_Text section:_

◆ ◆ ◆

How to Start an Export Business in India: The Ultimate Step-by-Step Guide

Want to start an export business in India? This 2026 step-by-step guide covers IEC, RCMC, GST LUT, costs, and how to land your first export buyer.

How to Start Export business in India

India has emerged as one of the world’s fastest-growing export economies, supplying everything from textiles and pharmaceuticals to engineering goods, agricultural products, spices, and software services to global markets. With increasing government support, digital trade platforms, and easier access to international buyers, starting an export business has become more accessible than ever before.

Whether you’re an entrepreneur looking to launch a new venture, a manufacturer seeking overseas customers, or a small business owner aiming to expand globally, exporting can open doors to significantly larger markets and higher profit margins.

India’s exports touched a record US$860 billion in FY 2025-26, and small manufacturers are a growing part of that number. Take Rahul, who runs a small cotton home-furnishing unit in Karur, Tamil Nadu. For five years he sold only to domestic wholesalers, until he decided to ship his first container to a buyer in Dubai. If you’re wondering how to start an export business in India, the short version is this: register your business, get an IEC code, pick the right product, complete a handful of compliance steps, and find your first overseas buyer. This guide walks through each step in the order Rahul actually followed them.

◆ ◆ ◆

_Raw data:_
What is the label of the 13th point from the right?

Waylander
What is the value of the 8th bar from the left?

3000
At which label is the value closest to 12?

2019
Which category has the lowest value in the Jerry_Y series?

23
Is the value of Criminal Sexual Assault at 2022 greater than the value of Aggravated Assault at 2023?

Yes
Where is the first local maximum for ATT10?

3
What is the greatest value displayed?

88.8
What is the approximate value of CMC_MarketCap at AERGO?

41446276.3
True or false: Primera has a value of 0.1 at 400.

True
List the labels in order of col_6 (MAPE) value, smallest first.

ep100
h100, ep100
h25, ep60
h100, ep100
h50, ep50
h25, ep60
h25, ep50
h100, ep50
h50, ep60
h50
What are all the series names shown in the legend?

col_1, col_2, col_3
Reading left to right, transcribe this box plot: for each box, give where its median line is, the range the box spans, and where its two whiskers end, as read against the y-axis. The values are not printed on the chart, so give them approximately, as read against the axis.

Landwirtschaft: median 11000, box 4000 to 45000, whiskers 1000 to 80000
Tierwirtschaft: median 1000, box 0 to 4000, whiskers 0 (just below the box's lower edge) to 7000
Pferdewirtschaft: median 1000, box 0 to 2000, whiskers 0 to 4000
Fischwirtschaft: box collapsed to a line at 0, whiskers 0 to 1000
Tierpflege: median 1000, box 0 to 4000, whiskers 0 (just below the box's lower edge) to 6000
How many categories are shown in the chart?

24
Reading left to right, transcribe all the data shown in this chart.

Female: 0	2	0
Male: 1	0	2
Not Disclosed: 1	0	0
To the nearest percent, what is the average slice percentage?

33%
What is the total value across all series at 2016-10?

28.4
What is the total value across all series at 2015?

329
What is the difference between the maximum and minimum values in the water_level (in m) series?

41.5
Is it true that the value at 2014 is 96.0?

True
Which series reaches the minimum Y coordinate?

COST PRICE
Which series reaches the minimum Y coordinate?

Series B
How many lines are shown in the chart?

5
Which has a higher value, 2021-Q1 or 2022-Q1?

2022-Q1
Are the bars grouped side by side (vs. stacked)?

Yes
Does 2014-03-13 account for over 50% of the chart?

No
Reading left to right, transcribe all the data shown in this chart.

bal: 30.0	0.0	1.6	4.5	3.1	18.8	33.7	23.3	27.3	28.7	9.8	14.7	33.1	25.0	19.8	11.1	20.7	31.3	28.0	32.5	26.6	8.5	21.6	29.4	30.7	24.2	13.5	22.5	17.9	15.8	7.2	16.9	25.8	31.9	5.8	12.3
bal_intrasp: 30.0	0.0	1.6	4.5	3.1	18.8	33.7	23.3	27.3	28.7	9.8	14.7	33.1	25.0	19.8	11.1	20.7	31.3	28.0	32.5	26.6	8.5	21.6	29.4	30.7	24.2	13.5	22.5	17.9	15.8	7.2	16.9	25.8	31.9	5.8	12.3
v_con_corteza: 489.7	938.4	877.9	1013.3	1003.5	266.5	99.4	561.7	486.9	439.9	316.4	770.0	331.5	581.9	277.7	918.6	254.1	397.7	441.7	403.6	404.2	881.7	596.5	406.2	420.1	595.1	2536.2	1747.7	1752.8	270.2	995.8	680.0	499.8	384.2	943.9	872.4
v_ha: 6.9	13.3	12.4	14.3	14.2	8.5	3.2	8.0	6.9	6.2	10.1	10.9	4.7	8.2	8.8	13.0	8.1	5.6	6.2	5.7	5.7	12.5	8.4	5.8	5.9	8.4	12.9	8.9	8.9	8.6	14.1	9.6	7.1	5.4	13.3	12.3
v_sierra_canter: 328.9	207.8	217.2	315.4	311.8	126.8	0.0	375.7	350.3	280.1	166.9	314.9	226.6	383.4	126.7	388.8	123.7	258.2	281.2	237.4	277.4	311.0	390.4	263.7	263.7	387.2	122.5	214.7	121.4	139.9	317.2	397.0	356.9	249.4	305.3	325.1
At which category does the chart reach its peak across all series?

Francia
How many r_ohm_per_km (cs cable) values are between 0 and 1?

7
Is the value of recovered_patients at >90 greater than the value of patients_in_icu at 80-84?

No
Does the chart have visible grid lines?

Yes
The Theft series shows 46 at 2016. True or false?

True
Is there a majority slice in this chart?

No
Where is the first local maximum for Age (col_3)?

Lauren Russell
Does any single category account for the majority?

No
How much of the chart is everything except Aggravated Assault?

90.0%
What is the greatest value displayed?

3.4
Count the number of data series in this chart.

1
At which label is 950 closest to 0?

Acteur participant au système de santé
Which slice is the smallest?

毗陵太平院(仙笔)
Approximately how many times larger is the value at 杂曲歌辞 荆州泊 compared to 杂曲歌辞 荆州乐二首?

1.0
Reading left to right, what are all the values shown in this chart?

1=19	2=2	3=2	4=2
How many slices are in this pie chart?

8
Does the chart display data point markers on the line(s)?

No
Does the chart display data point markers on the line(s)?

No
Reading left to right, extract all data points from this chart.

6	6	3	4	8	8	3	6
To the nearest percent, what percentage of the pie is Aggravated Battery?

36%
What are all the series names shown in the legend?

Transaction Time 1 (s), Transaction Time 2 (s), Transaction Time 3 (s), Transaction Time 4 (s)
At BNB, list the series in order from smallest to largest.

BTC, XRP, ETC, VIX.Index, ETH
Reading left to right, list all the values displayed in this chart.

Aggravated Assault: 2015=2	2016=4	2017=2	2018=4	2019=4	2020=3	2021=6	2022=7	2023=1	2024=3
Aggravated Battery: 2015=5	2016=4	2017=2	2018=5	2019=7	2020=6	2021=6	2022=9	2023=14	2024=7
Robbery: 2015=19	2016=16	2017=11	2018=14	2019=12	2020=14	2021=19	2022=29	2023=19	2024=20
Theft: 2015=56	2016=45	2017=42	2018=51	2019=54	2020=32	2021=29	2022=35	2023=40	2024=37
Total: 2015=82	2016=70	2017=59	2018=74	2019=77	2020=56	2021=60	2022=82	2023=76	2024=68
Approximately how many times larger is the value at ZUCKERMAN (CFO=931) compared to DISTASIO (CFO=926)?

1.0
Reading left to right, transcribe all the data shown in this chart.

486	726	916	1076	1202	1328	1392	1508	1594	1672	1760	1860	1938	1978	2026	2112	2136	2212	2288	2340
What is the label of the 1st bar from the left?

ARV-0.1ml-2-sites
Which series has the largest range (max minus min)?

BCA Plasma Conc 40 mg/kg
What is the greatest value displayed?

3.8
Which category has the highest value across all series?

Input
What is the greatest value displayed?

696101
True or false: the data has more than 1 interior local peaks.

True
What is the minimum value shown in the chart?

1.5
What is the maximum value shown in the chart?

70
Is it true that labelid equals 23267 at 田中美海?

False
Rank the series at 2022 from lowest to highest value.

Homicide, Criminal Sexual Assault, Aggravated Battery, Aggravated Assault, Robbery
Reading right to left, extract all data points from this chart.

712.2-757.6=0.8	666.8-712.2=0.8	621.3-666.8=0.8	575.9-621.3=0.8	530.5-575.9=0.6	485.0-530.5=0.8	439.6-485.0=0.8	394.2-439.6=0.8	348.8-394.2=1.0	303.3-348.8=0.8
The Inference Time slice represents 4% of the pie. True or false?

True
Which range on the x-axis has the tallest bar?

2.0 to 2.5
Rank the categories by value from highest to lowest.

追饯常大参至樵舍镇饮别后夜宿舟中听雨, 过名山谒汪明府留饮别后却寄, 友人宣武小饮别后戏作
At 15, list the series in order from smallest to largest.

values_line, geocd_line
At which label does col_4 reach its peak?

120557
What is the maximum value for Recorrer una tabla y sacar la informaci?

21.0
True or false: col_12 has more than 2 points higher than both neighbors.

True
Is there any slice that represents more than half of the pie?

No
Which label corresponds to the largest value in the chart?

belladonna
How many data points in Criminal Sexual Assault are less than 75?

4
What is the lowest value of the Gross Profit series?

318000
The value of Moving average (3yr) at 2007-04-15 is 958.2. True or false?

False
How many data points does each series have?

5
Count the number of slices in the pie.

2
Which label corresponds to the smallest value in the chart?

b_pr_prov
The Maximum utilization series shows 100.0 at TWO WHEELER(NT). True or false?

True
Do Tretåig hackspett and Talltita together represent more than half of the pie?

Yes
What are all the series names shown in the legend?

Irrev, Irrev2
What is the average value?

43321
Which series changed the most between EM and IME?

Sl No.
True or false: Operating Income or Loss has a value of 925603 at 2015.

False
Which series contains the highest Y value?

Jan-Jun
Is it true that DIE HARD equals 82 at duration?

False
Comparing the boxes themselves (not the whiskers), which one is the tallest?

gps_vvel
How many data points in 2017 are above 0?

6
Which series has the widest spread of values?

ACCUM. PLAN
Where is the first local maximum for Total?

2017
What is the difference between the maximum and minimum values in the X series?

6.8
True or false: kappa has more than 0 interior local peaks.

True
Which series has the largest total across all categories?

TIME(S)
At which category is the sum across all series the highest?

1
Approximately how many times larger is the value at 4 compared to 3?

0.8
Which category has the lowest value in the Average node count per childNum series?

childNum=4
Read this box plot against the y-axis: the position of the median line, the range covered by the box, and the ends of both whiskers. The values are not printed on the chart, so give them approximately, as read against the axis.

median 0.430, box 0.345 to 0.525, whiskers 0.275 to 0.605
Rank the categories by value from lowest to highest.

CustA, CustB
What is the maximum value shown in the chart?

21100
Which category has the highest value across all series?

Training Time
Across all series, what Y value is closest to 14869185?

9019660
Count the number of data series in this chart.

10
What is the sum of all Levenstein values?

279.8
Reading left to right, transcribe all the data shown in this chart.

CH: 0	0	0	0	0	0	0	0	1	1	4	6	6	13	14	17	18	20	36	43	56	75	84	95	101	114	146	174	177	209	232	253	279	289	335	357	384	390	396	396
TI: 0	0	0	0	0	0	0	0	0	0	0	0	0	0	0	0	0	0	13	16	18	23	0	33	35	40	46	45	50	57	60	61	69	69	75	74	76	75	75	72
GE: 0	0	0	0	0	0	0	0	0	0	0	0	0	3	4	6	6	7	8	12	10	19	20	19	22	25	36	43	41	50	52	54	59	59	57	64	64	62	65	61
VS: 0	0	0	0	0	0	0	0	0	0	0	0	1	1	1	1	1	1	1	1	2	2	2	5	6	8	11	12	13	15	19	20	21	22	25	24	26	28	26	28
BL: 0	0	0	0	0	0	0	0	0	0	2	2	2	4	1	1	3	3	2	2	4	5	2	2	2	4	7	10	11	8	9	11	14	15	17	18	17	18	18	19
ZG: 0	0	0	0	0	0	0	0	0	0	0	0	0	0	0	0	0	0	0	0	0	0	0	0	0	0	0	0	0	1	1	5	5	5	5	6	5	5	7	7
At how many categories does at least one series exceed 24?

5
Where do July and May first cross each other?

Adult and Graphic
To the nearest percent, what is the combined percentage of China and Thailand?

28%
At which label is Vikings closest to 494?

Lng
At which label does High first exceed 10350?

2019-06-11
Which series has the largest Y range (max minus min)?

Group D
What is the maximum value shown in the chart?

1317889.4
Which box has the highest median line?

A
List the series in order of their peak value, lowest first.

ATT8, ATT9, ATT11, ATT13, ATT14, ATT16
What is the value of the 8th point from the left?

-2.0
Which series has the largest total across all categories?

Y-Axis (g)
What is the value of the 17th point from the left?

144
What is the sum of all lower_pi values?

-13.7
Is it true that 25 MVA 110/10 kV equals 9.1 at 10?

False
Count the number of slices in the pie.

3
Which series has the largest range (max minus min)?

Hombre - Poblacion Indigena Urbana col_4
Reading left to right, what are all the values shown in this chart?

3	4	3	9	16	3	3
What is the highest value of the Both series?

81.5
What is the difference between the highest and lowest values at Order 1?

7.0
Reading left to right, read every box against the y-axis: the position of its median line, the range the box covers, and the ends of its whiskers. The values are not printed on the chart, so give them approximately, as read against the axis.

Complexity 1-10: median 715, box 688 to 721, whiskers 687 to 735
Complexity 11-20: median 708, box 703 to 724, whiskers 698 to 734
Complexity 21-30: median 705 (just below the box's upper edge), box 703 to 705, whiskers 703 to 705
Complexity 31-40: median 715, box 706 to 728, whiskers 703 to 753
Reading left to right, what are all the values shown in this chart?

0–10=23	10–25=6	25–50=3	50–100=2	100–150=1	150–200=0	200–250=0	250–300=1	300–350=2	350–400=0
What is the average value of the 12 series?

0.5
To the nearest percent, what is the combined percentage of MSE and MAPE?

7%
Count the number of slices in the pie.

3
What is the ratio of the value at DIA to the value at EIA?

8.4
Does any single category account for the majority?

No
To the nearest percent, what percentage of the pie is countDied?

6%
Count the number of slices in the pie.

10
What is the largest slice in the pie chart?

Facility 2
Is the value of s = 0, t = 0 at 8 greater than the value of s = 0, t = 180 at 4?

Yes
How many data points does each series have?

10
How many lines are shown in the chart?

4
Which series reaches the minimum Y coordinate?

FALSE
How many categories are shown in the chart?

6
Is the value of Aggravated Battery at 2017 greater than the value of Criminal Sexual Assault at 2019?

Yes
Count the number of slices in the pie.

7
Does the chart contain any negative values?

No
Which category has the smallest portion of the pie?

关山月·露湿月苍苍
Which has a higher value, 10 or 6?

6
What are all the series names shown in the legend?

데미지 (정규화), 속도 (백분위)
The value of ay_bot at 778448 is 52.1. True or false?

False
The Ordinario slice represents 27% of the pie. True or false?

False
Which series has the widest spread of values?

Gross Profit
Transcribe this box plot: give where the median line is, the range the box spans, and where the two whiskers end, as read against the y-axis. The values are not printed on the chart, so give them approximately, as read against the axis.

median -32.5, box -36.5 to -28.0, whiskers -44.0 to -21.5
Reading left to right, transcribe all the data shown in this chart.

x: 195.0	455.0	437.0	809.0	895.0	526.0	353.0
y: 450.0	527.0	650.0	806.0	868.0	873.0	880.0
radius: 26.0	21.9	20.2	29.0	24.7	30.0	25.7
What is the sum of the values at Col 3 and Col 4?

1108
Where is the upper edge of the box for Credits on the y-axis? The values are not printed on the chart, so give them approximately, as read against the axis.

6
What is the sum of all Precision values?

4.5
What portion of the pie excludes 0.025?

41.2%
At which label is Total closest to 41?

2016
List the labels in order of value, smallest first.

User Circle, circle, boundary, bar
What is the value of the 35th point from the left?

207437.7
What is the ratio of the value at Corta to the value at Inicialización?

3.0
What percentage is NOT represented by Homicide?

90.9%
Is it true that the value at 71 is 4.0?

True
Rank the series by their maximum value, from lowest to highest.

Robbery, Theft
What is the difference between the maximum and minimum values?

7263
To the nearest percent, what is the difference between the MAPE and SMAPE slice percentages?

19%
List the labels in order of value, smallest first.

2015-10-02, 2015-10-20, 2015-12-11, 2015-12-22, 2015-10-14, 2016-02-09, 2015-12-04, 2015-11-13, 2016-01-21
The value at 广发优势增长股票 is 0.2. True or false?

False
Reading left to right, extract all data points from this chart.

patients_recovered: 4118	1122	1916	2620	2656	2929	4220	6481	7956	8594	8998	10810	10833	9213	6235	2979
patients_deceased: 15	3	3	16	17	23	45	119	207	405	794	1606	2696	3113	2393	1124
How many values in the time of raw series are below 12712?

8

◆ ◆ ◆

_Work instructions:_
[1] Say whether each statement agrees with the export guide: (a) India's exports reached US$860 billion in FY 2025-26; (b) Rahul's home-furnishing unit is in Karur, Tamil Nadu; (c) Rahul shipped his first container to a buyer in Singapore. For each, answer yes or no and quote the words of the export guide that decide it.
[2] Rewrite everything in the export guide from "Want to start" down to "higher profit margins.", substituting "handicrafts" for "pharmaceuticals".
[3] According to the export guide, to whom did Rahul sell for five years before he shipped abroad?
The material has no connection to the export guide.

_Responses in order:_
[1]
(a) Yes: "India’s exports touched a record US$860 billion in FY 2025-26"
(b) Yes: "runs a small cotton home-furnishing unit in Karur, Tamil Nadu"
(c) No: "ship his first container to a buyer in Dubai"

[2]
Want to start an export business in India? This 2026 step-by-step guide covers IEC, RCMC, GST LUT, costs, and how to land your first export buyer.

How to Start Export business in India

India has emerged as one of the world’s fastest-growing export economies, supplying everything from textiles and handicrafts to engineering goods, agricultural products, spices, and software services to global markets. With increasing government support, digital trade platforms, and easier access to international buyers, starting an export business has become more accessible than ever before.

Whether you’re an entrepreneur looking to launch a new venture, a manufacturer seeking overseas customers, or a small business owner aiming to expand globally, exporting can open doors to significantly larger markets and higher profit margins.

[3] Only to domestic wholesalers.